At least with higher education spending the US has created the highest quality system in the world. With the health care system it seems like much of that extra spending is just wasted. But, spending on higher education is getting out of hand and needs to be reigned in as well.
Also interesting how over half of the spending on higher education and health care comes from private sources in the US, while in the rest of the world the government picks up the majority of the tab.
via The Economist and The Economist
6 comments:
Education expenses are climbing but not as much as they used to. I heard on the radio today that private college tuition went up by 4.3%, the lowest amount in 35 years.
Sad, that 4.3% is the lowest increase in the last 35% and it is still .5% higher than the CPI.
What I don't get is why it has been increasing at all. Isn't college more or less the same as it was 35 years ago? I don't understand what the cause of the price increases is or where all that extra money is going to.
I understand that most of the innovation in health care comes from the US. That must be the way in which the funds are wasted. All that innovation, and Americans don't get the benefit, the rest of the world with national health care does.
Or not, since with national health care, the wait for advanced diagnostic and therapeutic procedures can be a killer all on its own.
Berber,
I do agree with you that lots of health care innovation comes from the US. The NIH budget is $30 billion, the US funds new expensive procedures not covered elsewhere, and we pay more for the same patented drugs than other countries. The rest of the rich world free rides off of the US and I would like to see them pick up more of the share for R&D.
But, I don't think that explains it all. I lean more towards this analysis from the article:
According to David Cutler, an economics professor at Harvard who has advised the president on the reform, even doctors believe that around 30% of money spent on health care in America is wasted.
The trouble with health care in America, says Muriel Gillick, a geriatrics expert at Harvard Medical School, is that people want to believe that “there is always a fix.” She argues that the way Medicare is organised encourages too many interventions towards the end of life that may extend the patient’s lifespan only slightly, if at all, and can cause unnecessary suffering. It would often be better, she thinks, not to try so hard to eke out a few more hours or weeks but to concentrate on quality of life.

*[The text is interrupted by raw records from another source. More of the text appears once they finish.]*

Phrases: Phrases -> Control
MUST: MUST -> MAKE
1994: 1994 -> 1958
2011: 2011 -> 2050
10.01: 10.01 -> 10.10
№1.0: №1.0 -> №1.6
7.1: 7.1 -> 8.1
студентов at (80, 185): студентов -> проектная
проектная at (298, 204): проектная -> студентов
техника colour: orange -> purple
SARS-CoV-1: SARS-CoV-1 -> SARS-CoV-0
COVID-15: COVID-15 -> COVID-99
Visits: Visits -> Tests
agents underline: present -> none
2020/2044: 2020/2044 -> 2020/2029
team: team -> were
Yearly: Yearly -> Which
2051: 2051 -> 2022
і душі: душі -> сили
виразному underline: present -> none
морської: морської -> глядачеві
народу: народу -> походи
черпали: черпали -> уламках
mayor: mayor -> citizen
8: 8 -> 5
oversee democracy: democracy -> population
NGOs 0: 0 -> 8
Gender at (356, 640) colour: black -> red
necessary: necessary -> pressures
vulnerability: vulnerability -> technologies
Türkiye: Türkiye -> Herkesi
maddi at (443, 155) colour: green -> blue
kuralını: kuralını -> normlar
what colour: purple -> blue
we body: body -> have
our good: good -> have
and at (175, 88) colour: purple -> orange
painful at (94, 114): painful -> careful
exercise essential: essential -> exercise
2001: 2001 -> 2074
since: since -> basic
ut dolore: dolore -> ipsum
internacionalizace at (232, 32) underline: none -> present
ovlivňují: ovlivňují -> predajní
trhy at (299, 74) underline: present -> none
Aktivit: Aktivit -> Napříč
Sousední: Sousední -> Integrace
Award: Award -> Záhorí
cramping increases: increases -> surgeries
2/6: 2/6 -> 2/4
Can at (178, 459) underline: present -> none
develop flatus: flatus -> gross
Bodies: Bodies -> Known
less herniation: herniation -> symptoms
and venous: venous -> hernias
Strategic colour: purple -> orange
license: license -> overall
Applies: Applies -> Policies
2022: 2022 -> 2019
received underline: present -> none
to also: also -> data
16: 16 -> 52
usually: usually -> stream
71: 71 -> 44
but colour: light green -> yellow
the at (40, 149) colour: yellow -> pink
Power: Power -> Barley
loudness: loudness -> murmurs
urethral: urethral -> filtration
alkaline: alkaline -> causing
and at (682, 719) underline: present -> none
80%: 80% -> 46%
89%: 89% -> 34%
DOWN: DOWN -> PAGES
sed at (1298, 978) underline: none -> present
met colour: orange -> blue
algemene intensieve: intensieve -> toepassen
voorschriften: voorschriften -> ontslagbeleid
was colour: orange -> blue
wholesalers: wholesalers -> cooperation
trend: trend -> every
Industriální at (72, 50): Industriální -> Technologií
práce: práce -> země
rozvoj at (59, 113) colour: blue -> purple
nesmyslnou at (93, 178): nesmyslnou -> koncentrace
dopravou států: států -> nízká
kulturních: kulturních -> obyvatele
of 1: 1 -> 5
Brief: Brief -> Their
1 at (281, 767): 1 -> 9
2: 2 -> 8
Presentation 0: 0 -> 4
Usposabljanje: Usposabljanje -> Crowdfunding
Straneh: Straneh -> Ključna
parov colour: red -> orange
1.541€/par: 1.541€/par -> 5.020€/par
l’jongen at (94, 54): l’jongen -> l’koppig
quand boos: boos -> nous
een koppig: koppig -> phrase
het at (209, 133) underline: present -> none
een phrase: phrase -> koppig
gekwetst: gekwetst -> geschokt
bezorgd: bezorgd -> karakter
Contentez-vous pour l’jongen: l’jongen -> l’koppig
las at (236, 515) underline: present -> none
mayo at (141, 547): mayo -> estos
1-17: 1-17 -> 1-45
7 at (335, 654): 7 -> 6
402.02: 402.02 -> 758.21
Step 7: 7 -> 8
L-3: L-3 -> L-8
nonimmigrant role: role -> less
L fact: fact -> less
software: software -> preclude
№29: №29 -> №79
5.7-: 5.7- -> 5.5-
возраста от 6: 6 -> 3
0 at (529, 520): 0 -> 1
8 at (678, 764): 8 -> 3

The reason higher education costs have gone up so much is the same exact reason why house prices soared after 1934. That was the year that mortgages became popular in the US, and borrowing to purchase a house permitted essentially an "arms race" kind of increase in housing costs, since access to larger pools of capital were available to many people. Same thing happened, and is happening with education.
But now that the banks are tightening the purse strings, fewer people will borrow to go to school, admissions will drop, and colleges that wish to remain in existence will have to lower tuition and fees, and cut some of the bloated fat from their budgets.
Same issue with "healthcare." Without "insurance," or taxpayer-funded health coverage, there is no possible way that costs could increase so quickly relative to incomes.
Thanks for the statics! helped my project work!